Sunday, June 19, 2005

Reflections On My Chosen Profession 2

The best intentions and the optimistic light that had burned bright in my eyes were extinguished about ten minutes into my first day of work as a licensed Pedagogue in the New York City school system. The joke I make is that I was burned out before I started and while the statement is half true I did have some hopes that it was a good job, the right job for me, and I would grow old in the profession, never tiring of it, but loving it increasingly more and more as the years went on. I went to college, and majored in English and took a minor in Education, Secondary Ed mind you, not Elementary Ed, there is a stigma attached to males who become Elementary Teachers you know, not that was the reason for my choice. The main reason that I made the choice to be a High School English teacher was that I wanted to be able to talk to soon to be adults about books and ideas and hopes and dreams and all that liberal horse manure that they ram down your throats in the colleges and Ed courses in America. Not that I am bitter.

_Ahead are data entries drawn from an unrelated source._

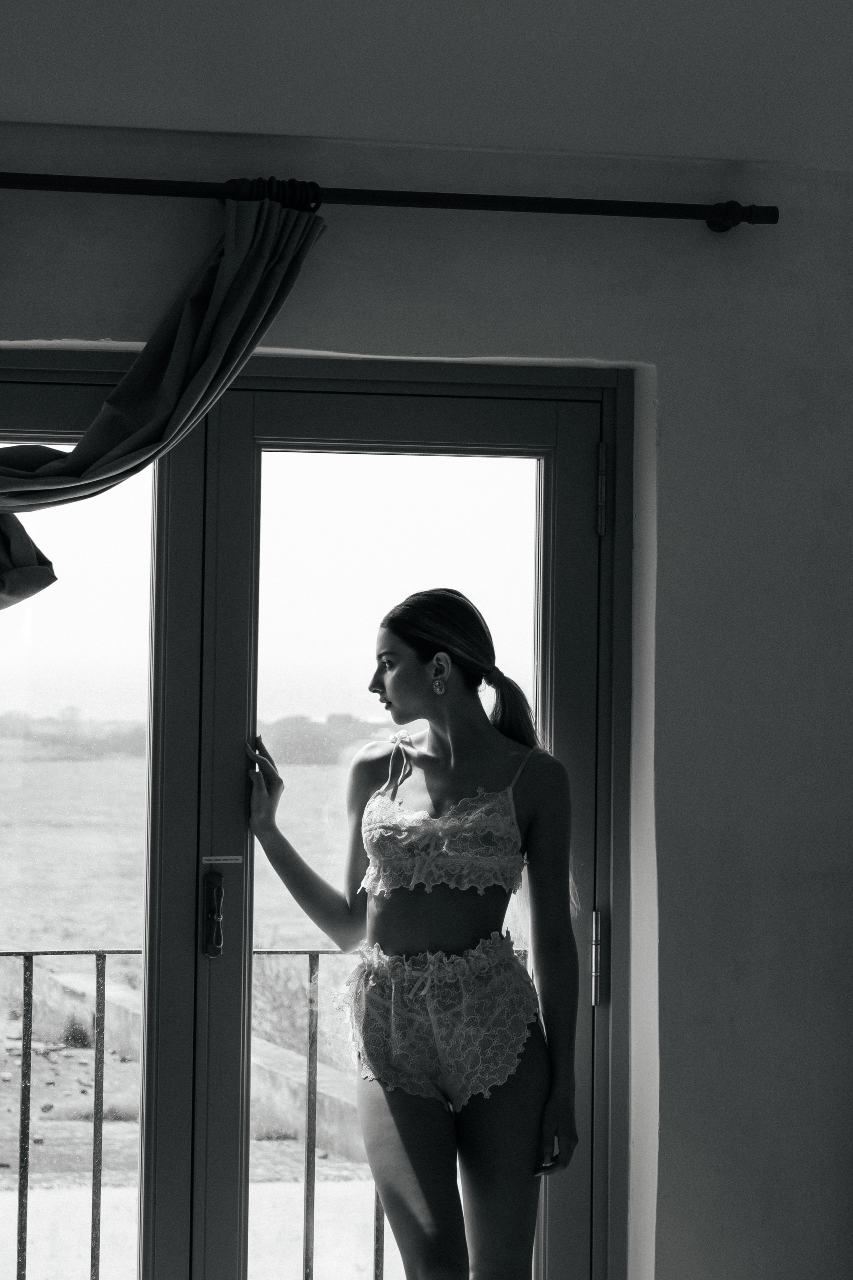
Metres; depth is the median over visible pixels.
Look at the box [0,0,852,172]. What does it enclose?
ceiling
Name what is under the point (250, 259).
curtain
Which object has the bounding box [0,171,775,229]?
curtain rod
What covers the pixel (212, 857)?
label
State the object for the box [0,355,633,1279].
french door
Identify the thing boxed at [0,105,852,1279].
wall
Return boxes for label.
[201,855,243,864]
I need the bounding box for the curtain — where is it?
[0,187,327,610]
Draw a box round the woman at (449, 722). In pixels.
[243,589,581,1279]
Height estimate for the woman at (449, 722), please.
1.487 m
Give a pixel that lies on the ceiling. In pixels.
(722, 136)

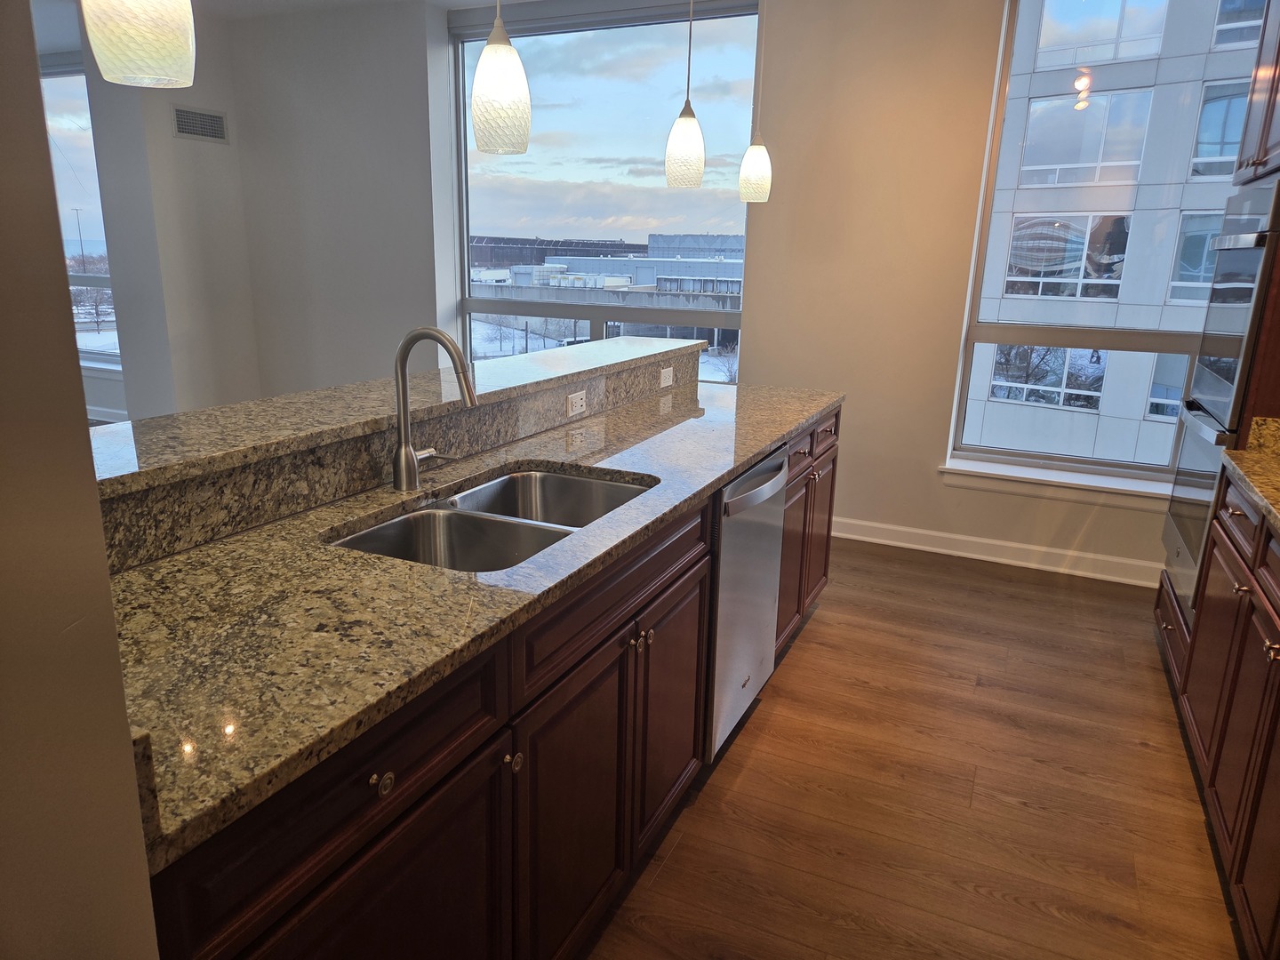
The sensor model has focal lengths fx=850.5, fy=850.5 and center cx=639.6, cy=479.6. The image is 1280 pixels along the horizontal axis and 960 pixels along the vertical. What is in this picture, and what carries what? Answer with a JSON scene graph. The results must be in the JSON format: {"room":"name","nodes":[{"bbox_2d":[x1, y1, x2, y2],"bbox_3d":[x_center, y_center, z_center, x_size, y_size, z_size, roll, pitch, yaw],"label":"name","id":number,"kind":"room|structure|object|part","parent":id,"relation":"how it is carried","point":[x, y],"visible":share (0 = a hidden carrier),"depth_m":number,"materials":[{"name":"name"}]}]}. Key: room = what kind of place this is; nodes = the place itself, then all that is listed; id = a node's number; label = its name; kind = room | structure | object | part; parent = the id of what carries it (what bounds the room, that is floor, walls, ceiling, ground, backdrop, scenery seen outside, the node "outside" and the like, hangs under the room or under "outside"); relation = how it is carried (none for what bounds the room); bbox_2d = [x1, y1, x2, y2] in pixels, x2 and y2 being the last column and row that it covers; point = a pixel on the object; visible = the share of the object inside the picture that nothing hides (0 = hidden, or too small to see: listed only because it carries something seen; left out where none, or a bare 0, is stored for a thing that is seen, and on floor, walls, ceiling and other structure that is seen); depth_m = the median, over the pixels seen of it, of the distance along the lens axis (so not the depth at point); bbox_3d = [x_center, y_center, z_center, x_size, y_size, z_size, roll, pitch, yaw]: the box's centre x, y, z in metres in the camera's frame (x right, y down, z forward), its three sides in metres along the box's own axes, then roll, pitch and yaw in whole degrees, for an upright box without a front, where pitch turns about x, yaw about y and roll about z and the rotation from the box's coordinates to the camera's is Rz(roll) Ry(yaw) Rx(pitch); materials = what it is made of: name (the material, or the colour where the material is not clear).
{"room":"kitchen","nodes":[
{"label":"kitchen","id":0,"kind":"room"},
{"bbox_2d":[0,0,160,959],"bbox_3d":[-0.888,-0.011,0.315,0.613,2.675,1.207,8,16,24],"label":"left wall","id":1,"kind":"structure","parent":0,"point":[46,148],"depth_m":0.71,"materials":[{"name":"beige paint"}]},
{"bbox_2d":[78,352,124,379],"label":"window sill","id":2,"kind":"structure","parent":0,"point":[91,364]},
{"bbox_2d":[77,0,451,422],"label":"left wall","id":3,"kind":"structure","parent":0,"point":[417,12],"depth_m":5.31,"materials":[{"name":"paint"}]},
{"bbox_2d":[37,55,120,373],"bbox_3d":[-4.401,-1.990,6.503,2.155,2.273,0.116,8,16,24],"label":"window","id":4,"kind":"structure","parent":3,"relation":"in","point":[60,108],"depth_m":6.39,"materials":[{"name":"clear glass"}]},
{"bbox_2d":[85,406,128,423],"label":"baseboard","id":5,"kind":"structure","parent":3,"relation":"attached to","point":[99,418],"depth_m":6.77,"materials":[{"name":"white paint"}]},
{"bbox_2d":[170,105,229,143],"bbox_3d":[-2.776,-2.241,5.377,0.013,0.191,0.396,8,16,24],"label":"air vent","id":6,"kind":"object","parent":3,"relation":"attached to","point":[184,127],"visible":0.99,"depth_m":5.37,"materials":[{"name":"metal"}]},
{"bbox_2d":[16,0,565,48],"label":"ceiling","id":7,"kind":"structure","parent":0,"point":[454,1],"depth_m":5.16,"materials":[{"name":"white paint"}]},
{"bbox_2d":[80,0,197,87],"bbox_3d":[-0.691,-1.104,1.072,0.142,1.111,0.140,8,16,24],"label":"pendant light","id":8,"kind":"object","parent":7,"relation":"hanging from","point":[152,60],"visible":0.99,"depth_m":1.15,"materials":[{"name":"white glass"}]},
{"bbox_2d":[470,0,532,154],"bbox_3d":[-0.301,-1.285,1.808,0.137,1.106,0.137,8,16,24],"label":"pendant light","id":9,"kind":"object","parent":7,"relation":"hanging from","point":[497,98],"visible":1,"depth_m":1.87,"materials":[{"name":"white glass"}]},
{"bbox_2d":[663,0,705,188],"bbox_3d":[0.167,-1.536,2.743,0.143,1.120,0.143,8,16,24],"label":"pendant light","id":10,"kind":"object","parent":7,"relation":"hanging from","point":[690,135],"visible":1,"depth_m":2.81,"materials":[{"name":"white glass"}]},
{"bbox_2d":[736,0,771,202],"bbox_3d":[0.463,-1.652,3.240,0.136,1.130,0.134,8,16,24],"label":"pendant light","id":11,"kind":"object","parent":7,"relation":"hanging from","point":[748,154],"visible":1,"depth_m":3.32,"materials":[{"name":"white glass"}]},
{"bbox_2d":[215,0,1200,583],"bbox_3d":[0.370,-1.209,4.649,7.278,2.873,0.266,8,16,24],"label":"back wall","id":12,"kind":"structure","parent":0,"point":[928,480],"depth_m":4.39,"materials":[{"name":"paint"}]},
{"bbox_2d":[453,0,763,383],"bbox_3d":[-0.269,-1.496,4.960,1.890,2.261,0.111,8,16,24],"label":"large window","id":13,"kind":"structure","parent":12,"relation":"in","point":[462,151],"depth_m":4.87,"materials":[{"name":"glass"}]},
{"bbox_2d":[832,515,1162,586],"bbox_3d":[1.051,0.250,4.523,4.246,0.111,0.020,8,16,24],"label":"baseboard","id":14,"kind":"structure","parent":12,"relation":"attached to","point":[854,536],"depth_m":4.19,"materials":[{"name":"white paint"}]},
{"bbox_2d":[939,456,1171,508],"bbox_3d":[2.049,0.031,4.026,1.204,0.092,0.150,8,16,24],"label":"window sill","id":15,"kind":"structure","parent":12,"relation":"attached to","point":[968,468],"depth_m":4.01,"materials":[{"name":"white paint"}]},
{"bbox_2d":[945,0,1267,487],"bbox_3d":[2.230,-1.120,3.901,1.207,2.214,0.111,8,16,24],"label":"right window","id":16,"kind":"structure","parent":12,"relation":"in","point":[1140,334],"depth_m":4.07,"materials":[{"name":"clear glass"}]},
{"bbox_2d":[579,536,1246,959],"bbox_3d":[-2.203,0.784,2.631,8.982,0.099,7.186,8,16,24],"label":"floor","id":17,"kind":"structure","parent":0,"point":[775,714],"depth_m":2.37,"materials":[{"name":"brown wood"}]},
{"bbox_2d":[130,393,843,959],"bbox_3d":[-0.165,0.378,2.225,0.756,0.970,3.070,8,16,24],"label":"kitchen island","id":18,"kind":"object","parent":17,"relation":"on","point":[684,590],"visible":0.46,"depth_m":1.42,"materials":[{"name":"brown wood"}]},
{"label":"drawer","id":19,"kind":"part","parent":18,"relation":"part of","materials":[{"name":"brown wood"}]},
{"bbox_3d":[-0.341,0.395,1.118,0.027,0.031,0.030,8,16,24],"label":"knob","id":20,"kind":"part","parent":18,"relation":"part of","materials":[{"name":"metal"}]},
{"bbox_2d":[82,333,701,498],"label":"raised bar counter","id":21,"kind":"structure","parent":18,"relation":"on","point":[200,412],"depth_m":1.94,"materials":[{"name":"stone"}]},
{"bbox_2d":[95,345,704,574],"bbox_3d":[-0.453,-0.151,2.293,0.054,0.141,2.740,8,16,24],"label":"granite backsplash","id":22,"kind":"structure","parent":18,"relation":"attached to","point":[632,396],"depth_m":1.76,"materials":[{"name":"stone"}]},
{"bbox_2d":[566,389,586,416],"bbox_3d":[-0.198,-0.242,2.686,0.008,0.072,0.113,8,16,24],"label":"electrical outlet","id":23,"kind":"object","parent":22,"relation":"attached to","point":[579,402],"visible":0.99,"depth_m":2.68,"materials":[{"name":"white plastic"}]},
{"bbox_2d":[659,367,673,387],"bbox_3d":[0.105,-0.394,3.265,0.009,0.071,0.116,8,16,24],"label":"electrical outlet","id":24,"kind":"object","parent":22,"relation":"attached to","point":[663,378],"visible":0.99,"depth_m":3.25,"materials":[{"name":"white plastic"}]},
{"bbox_2d":[96,368,841,863],"bbox_3d":[-0.163,-0.034,2.208,0.800,0.035,2.916,8,16,24],"label":"granite countertop","id":25,"kind":"structure","parent":18,"relation":"on","point":[743,452],"depth_m":1.28,"materials":[{"name":"stone"}]},
{"bbox_2d":[391,327,479,491],"bbox_3d":[-0.426,-0.151,1.842,0.239,0.358,0.104,8,16,24],"label":"faucet","id":26,"kind":"object","parent":25,"relation":"on","point":[401,366],"visible":0.99,"depth_m":1.83,"materials":[{"name":"silver metal"}]},
{"bbox_2d":[328,467,653,572],"bbox_3d":[-0.283,0.178,1.827,0.471,0.190,0.801,8,16,24],"label":"double sink","id":27,"kind":"object","parent":25,"relation":"in","point":[547,476],"visible":0.4,"depth_m":1.85,"materials":[{"name":"silver metal"}]},
{"bbox_3d":[-0.214,0.463,1.413,0.028,0.031,0.030,8,16,24],"label":"knob","id":28,"kind":"part","parent":18,"relation":"part of","materials":[{"name":"silver metal"}]},
{"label":"cabinet door","id":29,"kind":"part","parent":18,"relation":"part of","materials":[{"name":"brown wood"}]},
{"bbox_3d":[-0.032,0.211,1.770,0.034,0.154,0.748,8,16,24],"label":"drawer","id":30,"kind":"part","parent":18,"relation":"part of","materials":[{"name":"brown wood"}]},
{"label":"knob","id":31,"kind":"part","parent":18,"relation":"part of","materials":[{"name":"metal"}]},
{"bbox_3d":[0.076,0.544,2.141,0.048,0.594,0.410,8,16,24],"label":"cabinet door","id":32,"kind":"part","parent":18,"relation":"part of","materials":[{"name":"brown wood"}]},
{"bbox_2d":[705,446,788,759],"bbox_3d":[0.076,0.331,2.618,0.634,0.860,0.599,8,16,24],"label":"dishwasher","id":33,"kind":"object","parent":18,"relation":"in","point":[764,531],"visible":0.32,"depth_m":2.40,"materials":[{"name":"silver metal"}]},
{"bbox_3d":[0.324,0.008,2.388,0.066,0.065,0.561,8,16,24],"label":"dishwasher handle","id":34,"kind":"part","parent":33,"relation":"part of","materials":[{"name":"silver metal"}]},
{"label":"drawer","id":35,"kind":"part","parent":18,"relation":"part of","materials":[{"name":"brown wood"}]},
{"bbox_2d":[1158,1,1279,688],"bbox_3d":[2.180,-0.516,2.665,0.657,2.630,0.858,8,16,24],"label":"oven cabinet","id":36,"kind":"object","parent":17,"relation":"on","point":[1257,146],"visible":0.35,"depth_m":2.68,"materials":[{"name":"brown wood"}]},
{"bbox_2d":[1160,182,1279,607],"bbox_3d":[2.148,-0.264,2.763,0.611,1.327,0.738,8,16,24],"label":"double wall oven","id":37,"kind":"object","parent":36,"relation":"in","point":[1257,251],"visible":0.75,"depth_m":2.75,"materials":[{"name":"silver metal"}]},
{"bbox_2d":[1164,470,1279,959],"bbox_3d":[1.465,0.669,1.490,0.675,0.908,2.514,8,16,24],"label":"base cabinet","id":38,"kind":"object","parent":17,"relation":"on","point":[1238,515],"visible":0.95,"depth_m":2.04,"materials":[{"name":"brown wood"}]},
{"bbox_3d":[1.901,0.537,3.015,0.055,0.213,0.634,8,16,24],"label":"drawer","id":39,"kind":"part","parent":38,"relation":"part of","materials":[{"name":"brown wood"}]},
{"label":"knob","id":40,"kind":"part","parent":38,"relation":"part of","materials":[{"name":"metal"}]},
{"bbox_2d":[1223,414,1279,535],"bbox_3d":[1.503,0.225,1.225,0.660,0.149,2.738,8,16,24],"label":"granite countertop","id":41,"kind":"structure","parent":38,"relation":"on","point":[1262,463],"depth_m":2.35,"materials":[{"name":"stone"}]},
{"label":"knob","id":42,"kind":"part","parent":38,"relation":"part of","materials":[{"name":"metal"}]},
{"label":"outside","id":43,"kind":"structure","parent":0,"visible":0},
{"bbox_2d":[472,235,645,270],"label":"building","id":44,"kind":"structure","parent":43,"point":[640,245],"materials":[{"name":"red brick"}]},
{"bbox_2d":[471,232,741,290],"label":"distant building","id":45,"kind":"structure","parent":43,"point":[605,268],"materials":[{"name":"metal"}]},
{"bbox_2d":[960,0,1269,472],"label":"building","id":46,"kind":"structure","parent":43,"point":[1090,111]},
{"label":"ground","id":47,"kind":"structure","parent":43,"visible":0},
{"bbox_2d":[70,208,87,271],"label":"lamp post","id":48,"kind":"object","parent":47,"relation":"on","point":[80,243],"visible":0.58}
]}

I wanted to teach because of those reasons and because I would have a lot of time off, time to write, time to vacation and time to relax. Ten plus years later and I haven’t gone anywhere except for my Honeymoon in Miami (hey it was such an event it deserved to be in bold, in caps AND italicized) and haven’t written anything but this piece you have before you. And as for spare time, well don’t make me laugh. Summers off, well if I didn’t have them, if most of us didn’t have them we would eat our guns. Well we don’t have guns but you know what I am talking about, and it burns me that every other profession out there mocks up saying we are overpaid and under worked, I would like to see them trade places with me for a month and see if they can handle it. I bet you they would run screaming into the night, well screaming into the street to their car and driving away never to return. God bless direct deposit you know? There was a major drive for other professions to come into the teaching industry, most of them didn’t last the year. The rest are now climbing up to AP positions. The Fellow program we those have people in them who bail the second their obligation is done. The statistics when I started were abysmal and have only gotten worse. I believe it was something like that 30 % of all new teachers leave within the first year and another 40 or more percent leave with the first for years. So we only retain about 30 percent of our profession, and a certain amount of those remaining go into administration. Then they say we have got to get rid of bad teachers. Well go ahead you already got rid of the good ones.

Comments:
I just read your blog and laughed. I too am an English teacher, and I once taught in the Chicago Public School System, but I sold out and quit for a cush suburban teaching job, where I didn't have to pay for my own copies and could use my own overhead projector whenever I liked. However, city kids need teachers like you, which I'm sure you know, and I know it's easy to get salty about the crap in the "system", but you're fighting the good fight. Good luck.
 
I just read your blog and laughed. I too am an English teacher, and I once taught in the Chicago Public School System, but I sold out and quit for a cush suburban teaching job, where I didn't have to pay for my own copies and could use my own overhead projector whenever I liked. However, city kids need teachers like you, which I'm sure you know, and I know it's easy to get salty about the crap in the "system", but you're fighting the good fight. Good luck.